The always elegant and clearly brilliant Obama is keenly aware of this stereotype, having grown up in our community in Chicago and gone to Princeton University in the 1980s-no bastion of liberalism, then or now.
Whether you are Obama or a single mother living in the Polo Grounds Housing Projects trying to raise your children, there is a big difference between being strong and being angry.
And while we may be angry at some of the things that go on in our communities and in the wider world around us, we do not define ourselves, and won’t be defined, by anger. We stand strong and firm in our beliefs and our identities, and our strength should be celebrated, not frowned upon.
As we look at this depiction of women of color-Black women in particular-we must come closer to home and look at the depictions of our friends and neighbors by local media.
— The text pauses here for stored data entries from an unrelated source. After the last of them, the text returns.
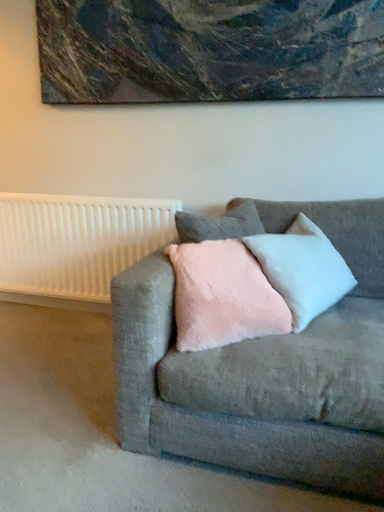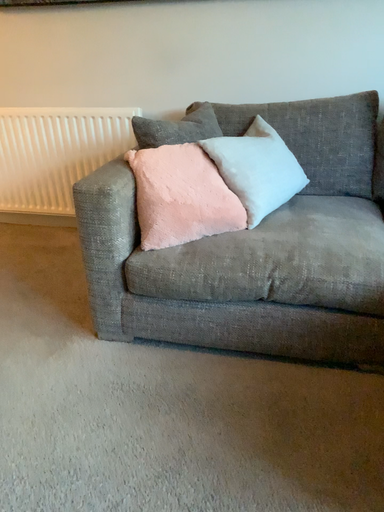
Question: Which way did the camera rotate in the video?

Choices:
 (A) rotated downward
 (B) rotated upward

Answer: (A)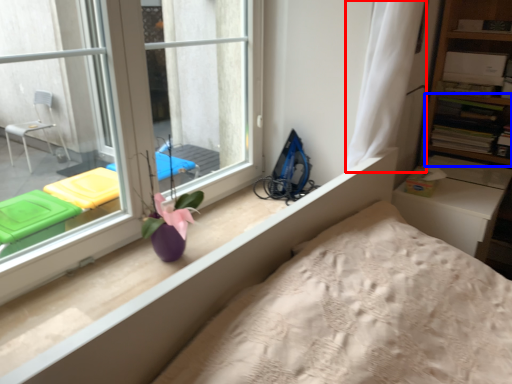
Question: Which object is further to the camera taking this photo, curtain (highlighted by a red box) or shelf (highlighted by a blue box)?

Choices:
 (A) curtain
 (B) shelf

Answer: (B)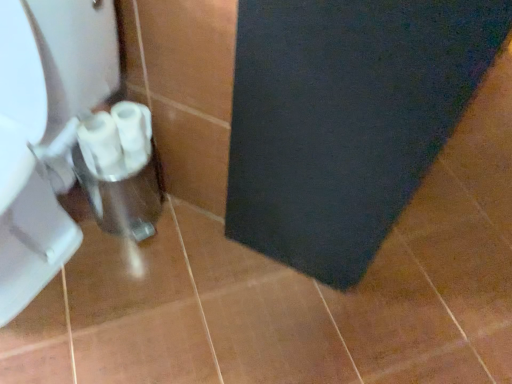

Recently, there was an incident at a Harlem restaurant that involved several distinguished and accomplished women. All are highly educated, major contributors to the social, cultural and political life of our community. A disagreement with the management resulted in these women feeling that they were not being treated appropriately.
The renowned women responded with a letter in our publication last week. There was also a letter from Inez Dickens, who represents our community in the City Council, which voiced her concerns about their treatment and general treatment of Black people in some of the newer establishments in our community.
White media has now decided to join the conversation begun on these pages and in our community. In their stories, however, there have been misrepresentations and, in some cases, downright lies.
Unfortunately, what we see happening is that strong Black women who are standing up for their rights are being caricatured by the media that takes so little care in knowing our communities or the men or women who live in them.
And while this incident was unfortunate, what I find more insidious about the depiction of what happened is that once again we are put on the defensive. Here we have a situation in which individuals have come into our neighborhood and opened a business without understanding the community.
Being the welcoming people we are, we have welcomed them and been patrons of their businesses. In return, we expect to be treated with dignity and respect. This is what all Black people want, whether they are from Harlem or 1600 Pennsylvania Ave.